I am a tenure-track assistant professor at Linköping University and a Pro Futura Scientia Fellow at the Swedish Collegium for Advanced Study. I lead the Autonomous Systems and Robotics in Society research group.
I study how people interact with robots in everyday life. Methodologically, I use video recordings and multimodal transcription to document and analyse how people make sense of robots in naturally organised interaction. Combining insights about the organisation of human social interaction with interaction design, I also use video material to explore how robots could be designed in human-centered ways.
Currently, I am interested in how people make sense of robots in public settings. Following mobile robots through city streets, my research contributes an understanding of the encounters that robots have with the people who are present in these spaces. Apart from city streets, I have also done video-ethnographic studies of robots in family homes and surgical operating rooms.
I co-founded the Ethnomethodology & Conversation Analysis Artificial Intelligence research network (EMCAI) and am an associate editor for the ACM Transactions on Human-Robot Interaction journal.
About me
Dr.
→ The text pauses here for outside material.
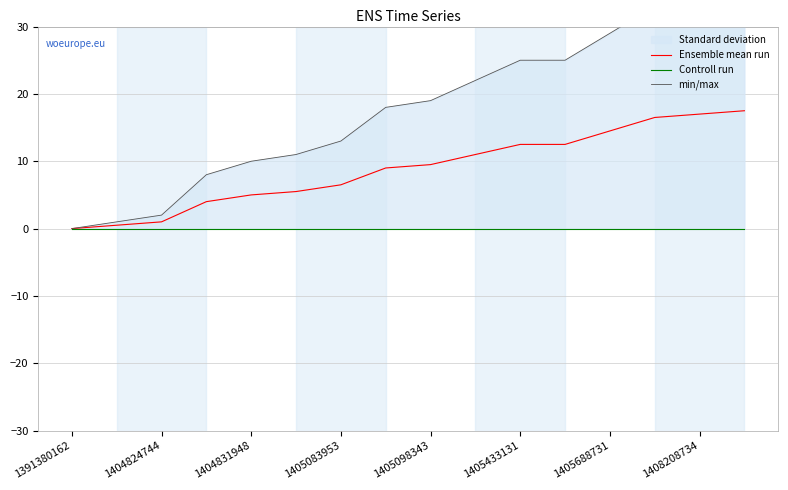

Reading left to right, list all the values displayed in this chart.

Ensemble mean run: 0.0	0.5	1.0	4.0	5.0	5.5	6.5	9.0	9.5	11.0	12.5	12.5	14.5	16.5	17.0	17.5
Controll run: 0.0	0.0	0.0	0.0	0.0	0.0	0.0	0.0	0.0	0.0	0.0	0.0	0.0	0.0	0.0	0.0
min/max: 0.0	1.0	2.0	8.0	10.0	11.0	13.0	18.0	19.0	22.0	25.0	25.0	29.0	33.0	34.0	35.0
Hannah Pelikan is a tenure-track assistant professor in language, culture and interaction at the Department for Culture and Society at Linköping University, and a Pro Futura Scientia Fellow at the Swedish Collegium for Advanced Study, funded by the Swedish Central Bank’s Riksbankens Jubileumsfond. Together with Prof. Airi Lampinen, Prof. Madeline Balaam and Dr. Katie Winkle, she leads the “Autonomous Systems and Robotics in Society” research group, funded by the Wallenberg AI, Autonomous Systems and Software Program – Humanity and Society (WASP-HS).
Dr. Pelikan has an interdisciplinary background, combining a PhD in language and culture from Linköping University (Sweden), a cum laude Engineering degree in Interaction Technology from University of Twente (The Netherlands), and a Bachelor of Science in Cognitive Science from University of Osnabrück (Germany). Prior to her current position, she was a WASP-HS postdoctoral fellow working in the AI in Motion project led by Prof. Barry Brown (Stockholm University/University of Copenhagen) and Prof. Mathias Broth (Linköping University).
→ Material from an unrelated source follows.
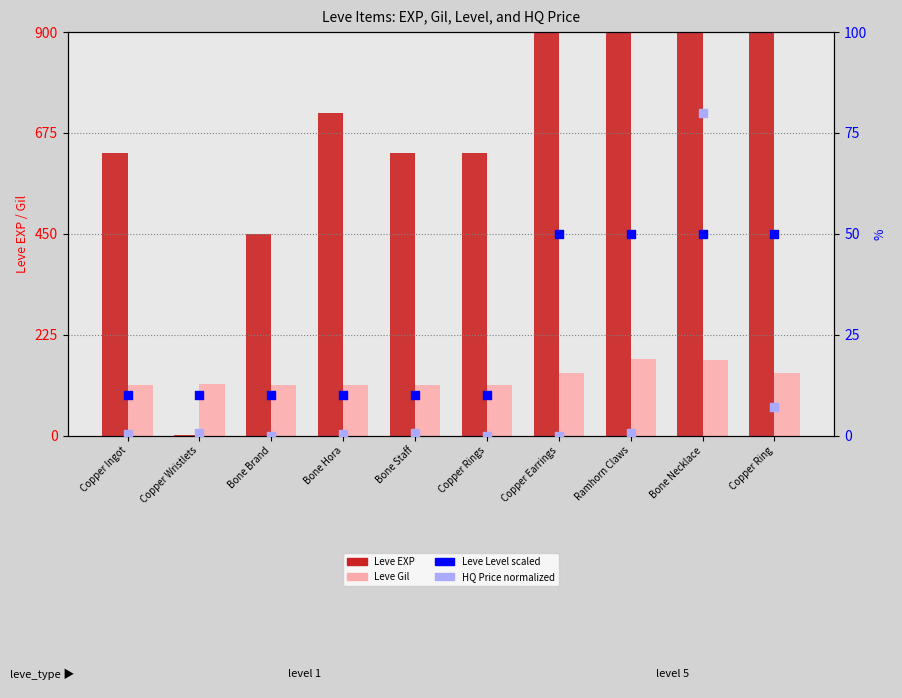

At how many categories does at least one series exceed 162?

9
Dr. Pelikan has been affiliated with the Department of Information Science at Cornell University (USA) through multiple research visits. During her postdoc, she was a visiting researcher at the School of Computer Science at the University of Nottingham (UK).
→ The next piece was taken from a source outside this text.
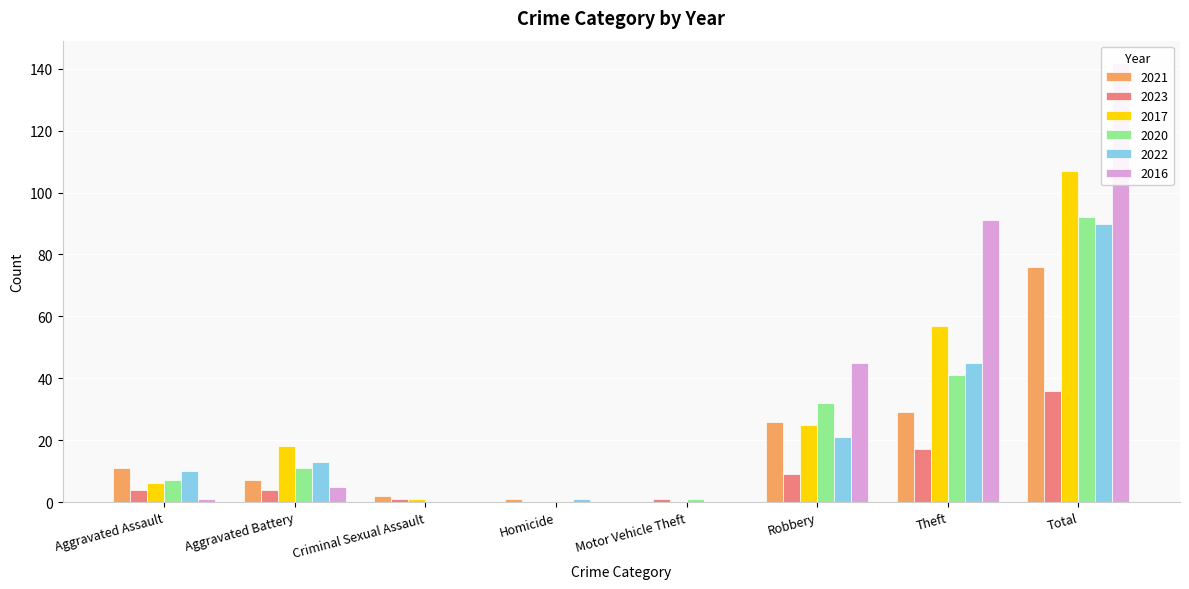

At which label does 2022 reach its minimum?

Criminal Sexual Assault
Hannah publishes at top-tier interdisciplinary venues such as ACM CHI, ACM/IEEE HRI and ACM CSCW. Her work was honoured with best paper awards at HRI and at CSCW, and she was selected as an HRI Pioneer in 2023. Hannah is regularly invited as a speaker, among others at the HRI Laboratory at the University of Kyoto (Japan), at the Robotics Department at University of Michigan (USA) and at the Centre for Robotics at Queensland University of Technology (Australia). She has presented at national and international science events such as Forskarfredag and Pint of Science and her work has been covered among others by the Swedish Radio P1.